Les associations mettent les délégués africains en garde contre le caractère pernicieux de l'aide alimentaire envoyée aux pays en développement de façon abusive alors qu'on pouvait en importer d'un pays africain. Selon les associations, cette attitude tient de la volonté des pays riches de créer une dépendance des plus pauvres dans le futur afin d'en faire des consommateurs de nouveaux produits.

"Ils fidélisent les populations sur leurs produits en changeant leurs habitudes alimentaires. Culturellement, nous disparaissons, mais économiquement également car le prix économique est très fort quand nos paysans s'appauvrissent ou sont affamés, parce qu'ils n'ont plus de terre pour cultiver des produits vivriers", souligne Fofana.

Pour la société civile, seule une politique agricole commune sous-régionale peut aider à faire face au risque de disparition de nos cultures vivrières.

"Nous devons nous protéger car les autres se sont protégés pour atteindre le degré de développement qu'ils ont aujourd'hui", explique Ibrahim Coulibaly, membre du comité exécutif du Réseau des organisations paysannes et des producteurs d'Afrique de l'ouest (ROPPA). Selon le responsable du ROPPA, la population active africaine, qui se trouve en zone rurale, sera privée de sécurité alimentaire par une libéralisation qui, à terme, obligera les paysans africains à abandonner le secteur agricole.

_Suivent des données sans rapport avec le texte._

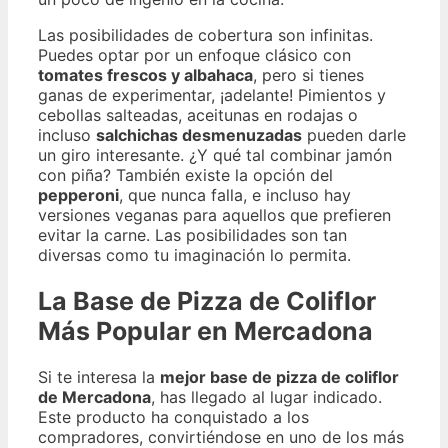
Las posibilidades de cobertura son infinitas.
Puedes optar por un enfoque clásico con
tomates frescos y albahaca
, pero si tienes
ganas de experimentar, ¡adelante! Pimientos y
cebollas salteadas, aceitunas en rodajas o
incluso
salchichas desmenuzadas
pueden darle
un giro interesante. ¿Y qué tal combinar jamón
con piña? También existe la opción del
pepperoni
, que nunca falla, e incluso hay
versiones veganas para aquellos que prefieren
evitar la carne. Las posibilidades son tan
diversas como tu imaginación lo permita.
La Base de Pizza de Coliflor
Más Popular en Mercadona
Si te interesa la
mejor base de pizza de coliflor
de Mercadona
, has llegado al lugar indicado.
Este producto ha conquistado a los
compradores, convirtiéndose en uno de los más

Les associations estiment que les pays africains devraient s'appuyer, à Cancun, sur le cas du coton pour lequel, pour la première fois, un chef d'Etat africain s'est déplacé au siège de l'Organisation mondiale du commerce (OMC). Le président du Burkina Faso, Blaise Compaoré, s'est rendu à Genève en juin pour réitérer, devant le comité de l'agriculture de l'OMC, les conséquences des subventions sur les producteurs africains et sur la lutte contre la pauvreté dans les pays d'Afrique de l'ouest et du centre.

Pour Falou Samb, membre de la délégation sénégalaise à l'OMC, le coton doit être la porte d'entrée à Cancun, car selon lui, c'est un secteur qui représente 30 à 80 pour cent des recettes des pays africains producteurs..

"C'est un produit essentiel dans la lutte contre la pauvreté et pour le développement de nos pays à travers le commerce qui, selon les principes de l'OMC, doit être équitable… Pour une fois, nos pays ne demandent pas de l'aide, mais exigent seulement le respect des règles et le coton a un cachet particulier dans ce sens en raison de son poids économique", poursuit-il. En avril, le Bénin, le Burkina Faso, le Mali et le Tchad avaient adressé une soumission à l'OMC pour réclamer des compensations financières face aux subventions.

En 2001-2002, les pays d'Afrique de l'ouest et du centre, qui constituent ensemble le septième producteur mondial et le deuxième exportateur de coton – ils exportent 95 pour cent de leur production -, ont perdu 250 millions de dollars de recettes d'exportation à cause des subventions agricoles des pays développés. Cette année, les producteurs de coton américains ont reçu 2,3 milliards de dollars de subventions tandis que l'aide de l'Union européenne à ses producteurs s'élève à 700 millions de dollars par an.

En mai, des représentants de la société civile avaient déjà appelé au refus d'ouvrir de nouvelles négociations sur les questions des investissements, de la transparence et des marchés publics. "Il nous faut apurer tous les suspens de Doha comme les médicaments, les services, l'agriculture; ces points ne sont pas négociables", affirme la ministre sénégalaise du Commerce, Aicha Agne Pouye. "Il n'est pas question de brader les acquis de Doha. Il faut mesurer les impacts avant d'accéder à quoi que ce soit", ajoute-t-elle.